Benchmarking Concept-Spilling Across Languages in LLMs
Ilia Badanin, Daniil Dzenhaliou, Imanol Schlag
TL;DR
The paper defines language spilling as cross-language semantic interference in multilingual LLMs and proposes a principled benchmark to quantify semantic robustness across nine languages using 100 high-polysemy English probes. It introduces a four-stage methodology—word selection and translation, structured meaning generation in target languages, dictionary-based judge validation, and spilling-rate computation—tied together with a judge-model concordance analysis that yields high agreement ($W=0.9176$) and strong human alignment ($\approx$ $77.43\%$). Empirically, semantic robustness varies substantially across models and languages (e.g., $41\%$ vs $20\%$ spilling on different models; German generally shows lower spilling while Spanish can peak near $47\%$), enabling principled rankings without attributing errors to a single source.

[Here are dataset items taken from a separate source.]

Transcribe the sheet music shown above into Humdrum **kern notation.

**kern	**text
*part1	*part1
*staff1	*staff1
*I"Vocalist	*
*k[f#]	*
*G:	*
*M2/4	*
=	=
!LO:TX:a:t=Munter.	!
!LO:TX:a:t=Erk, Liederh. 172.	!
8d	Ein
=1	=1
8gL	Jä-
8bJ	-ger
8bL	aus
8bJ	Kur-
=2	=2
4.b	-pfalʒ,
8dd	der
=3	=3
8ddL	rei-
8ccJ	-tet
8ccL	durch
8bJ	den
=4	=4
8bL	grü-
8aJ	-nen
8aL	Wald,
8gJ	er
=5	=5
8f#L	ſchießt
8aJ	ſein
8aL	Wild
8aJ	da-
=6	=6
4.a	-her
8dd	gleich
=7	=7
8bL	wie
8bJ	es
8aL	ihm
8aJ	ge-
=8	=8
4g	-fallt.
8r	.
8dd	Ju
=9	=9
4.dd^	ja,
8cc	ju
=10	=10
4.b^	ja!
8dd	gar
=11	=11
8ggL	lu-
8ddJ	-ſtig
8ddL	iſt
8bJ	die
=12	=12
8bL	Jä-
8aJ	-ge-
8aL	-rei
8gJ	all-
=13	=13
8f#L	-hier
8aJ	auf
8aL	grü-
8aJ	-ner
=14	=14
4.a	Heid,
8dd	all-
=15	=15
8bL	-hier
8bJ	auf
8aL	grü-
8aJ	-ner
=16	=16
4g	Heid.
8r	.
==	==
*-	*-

The work provides a scalable benchmark and rigorous validation pipeline to guide the development of more linguistically balanced AI systems, and it commits to releasing code, datasets, and dictionaries to support reproducibility.
Abstract
Multilingual Large Language Models (LLMs) exhibit remarkable cross-lingual abilities, yet often exhibit a systematic bias toward the representations from other languages, resulting in semantic interference when generating content in non-English languages$-$a phenomenon we define as language spilling. This paper presents a novel comparative framework for evaluating multilingual semantic robustness by systematically measuring how models handle polysemous words across languages. Our methodology provides a relative measure of model performance: when required to generate exactly five meanings, both strong and weak models may resort to meanings from dominant languages, but semantically stronger models do so later in the generation sequence, producing more true meanings from the target language before failing, while weaker models resort to dominant-language meanings earlier in the sequence. We evaluate a diverse set of open and closed multilingual LLMs using a structured meaning generation task across nine languages, employing a carefully curated benchmark of 100 high-polysemy English words. Our findings reveal significant variation in semantic robustness across both models and languages, providing a principled ranking system for model comparison without requiring definitive causal attribution of error sources. We contribute both a scalable comparative benchmark for multilingual semantic evaluation and a rigorous validation pipeline$-$critical tools for developing more linguistically balanced AI systems.